I'm looking at models like Phi-3 or Llama-3-8B to power agents on local devices with no internet. Can these smaller models handle the "Function Calling" and "Reasoning" required for agentic tasks, or are we still tethered to massive GPT-4 class models for anything useful?
3 answers
SLMs have improved dramatically for specific tasks. For "Intent Classification" and "Simple Tool Use" (like "Turn on the lights" or "Check the local database"), a model like Phi-3 is more than enough. However, for "Complex Planning"—where an agent has to break a 10-step goal into sub-tasks—SLMs still tend to "hallucinate" the logic or miss the formatting for JSON function calls. The best practice right now is "Model Routing." Use the SLM at the edge for 90% of routine tasks to save on latency/cost, and only "escalate" to a larger cloud model when the agent’s internal "Self-Correction" log shows it’s stuck in a reasoning failure.
In an edge scenario, how do you handle the limited VRAM of mobile or IoT devices? Even an 8B model requires a decent amount of memory once you add the KV cache for long conversations.
The "Reasoning Density" in newer SLMs is surprising. If you fine-tune a 7B model specifically on your tool's API documentation, it can often outperform GPT-4 for that narrow domain.
Michelle is spot on. "Domain-Specific Distillation" is the future. A small model that knows one thing perfectly is better than a giant model that knows everything broadly.
Quantization is the secret, William.
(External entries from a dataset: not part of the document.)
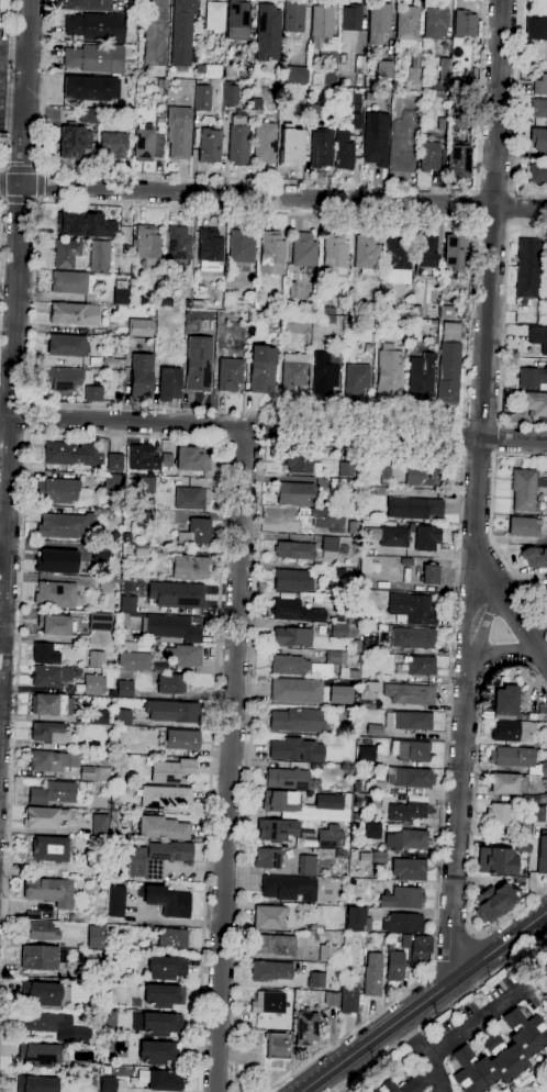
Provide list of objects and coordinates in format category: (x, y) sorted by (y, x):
building: (83, 5)
building: (156, 5)
building: (215, 15)
building: (293, 16)
building: (351, 18)
building: (238, 19)
building: (379, 22)
building: (435, 22)
building: (465, 23)
building: (321, 25)
building: (96, 26)
building: (407, 26)
building: (536, 27)
building: (182, 33)
building: (268, 33)
building: (155, 38)
building: (95, 58)
building: (360, 65)
building: (329, 67)
building: (200, 70)
building: (213, 71)
building: (384, 71)
building: (416, 71)
building: (230, 72)
building: (296, 74)
building: (449, 78)
building: (162, 83)
road: (8, 85)
building: (540, 85)
building: (431, 86)
building: (90, 88)
building: (286, 88)
building: (229, 94)
building: (202, 97)
building: (255, 105)
building: (283, 107)
building: (411, 108)
building: (539, 108)
building: (313, 111)
road: (516, 113)
building: (88, 115)
building: (357, 118)
building: (441, 124)
building: (179, 132)
building: (376, 139)
building: (539, 139)
building: (238, 140)
building: (73, 141)
building: (264, 142)
building: (147, 144)
building: (113, 145)
building: (209, 146)
building: (321, 148)
building: (293, 151)
building: (343, 151)
building: (429, 156)
building: (401, 158)
building: (458, 161)
road: (22, 168)
building: (537, 173)
road: (268, 182)
road: (2, 183)
road: (43, 186)
road: (493, 192)
road: (273, 196)
road: (20, 201)
road: (39, 201)
road: (473, 205)
road: (1, 223)
building: (79, 224)
road: (490, 225)
building: (146, 242)
building: (178, 243)
building: (241, 248)
building: (303, 249)
building: (210, 250)
building: (427, 251)
building: (67, 253)
building: (272, 253)
building: (455, 253)
building: (366, 254)
building: (99, 255)
building: (334, 259)
building: (398, 260)
building: (546, 262)
building: (527, 268)
building: (69, 282)
road: (488, 286)
building: (121, 296)
building: (541, 297)
building: (136, 300)
building: (386, 301)
building: (166, 302)
building: (187, 303)
building: (196, 304)
building: (372, 306)
building: (327, 310)
building: (415, 311)
building: (546, 312)
building: (75, 314)
building: (219, 314)
road: (15, 318)
building: (328, 319)
building: (350, 322)
building: (295, 323)
building: (140, 327)
road: (504, 327)
building: (538, 337)
building: (67, 345)
building: (416, 350)
building: (94, 361)
building: (114, 362)
building: (448, 362)
building: (199, 363)
building: (261, 368)
building: (324, 372)
building: (229, 373)
building: (293, 373)
building: (388, 374)
building: (141, 376)
building: (420, 376)
building: (356, 377)
building: (532, 377)
building: (66, 379)
building: (169, 383)
road: (15, 390)
building: (94, 393)
building: (535, 403)
road: (31, 415)
road: (482, 421)
road: (273, 428)
road: (14, 432)
road: (139, 435)
road: (464, 436)
road: (498, 438)
road: (401, 448)
road: (478, 453)
building: (70, 454)
building: (142, 458)
building: (167, 459)
building: (192, 459)
building: (115, 462)
building: (298, 462)
building: (317, 469)
building: (346, 469)
building: (385, 474)
building: (422, 475)
building: (111, 484)
building: (147, 484)
building: (525, 488)
building: (62, 492)
building: (295, 494)
building: (189, 498)
building: (151, 502)
building: (546, 504)
building: (413, 508)
building: (144, 519)
building: (328, 520)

We use 4-bit GGUF or AWQ quantization to run Llama-3-8B on devices with only 8GB of RAM. It reduces the memory footprint significantly with only a marginal hit to reasoning accuracy. Also, we use "Speculative Decoding" where a tiny 1B model predicts the tokens and the 8B model just verifies them. This keeps the interaction "snappy" for the user while still maintaining the intelligence level needed to handle basic API calls on the device.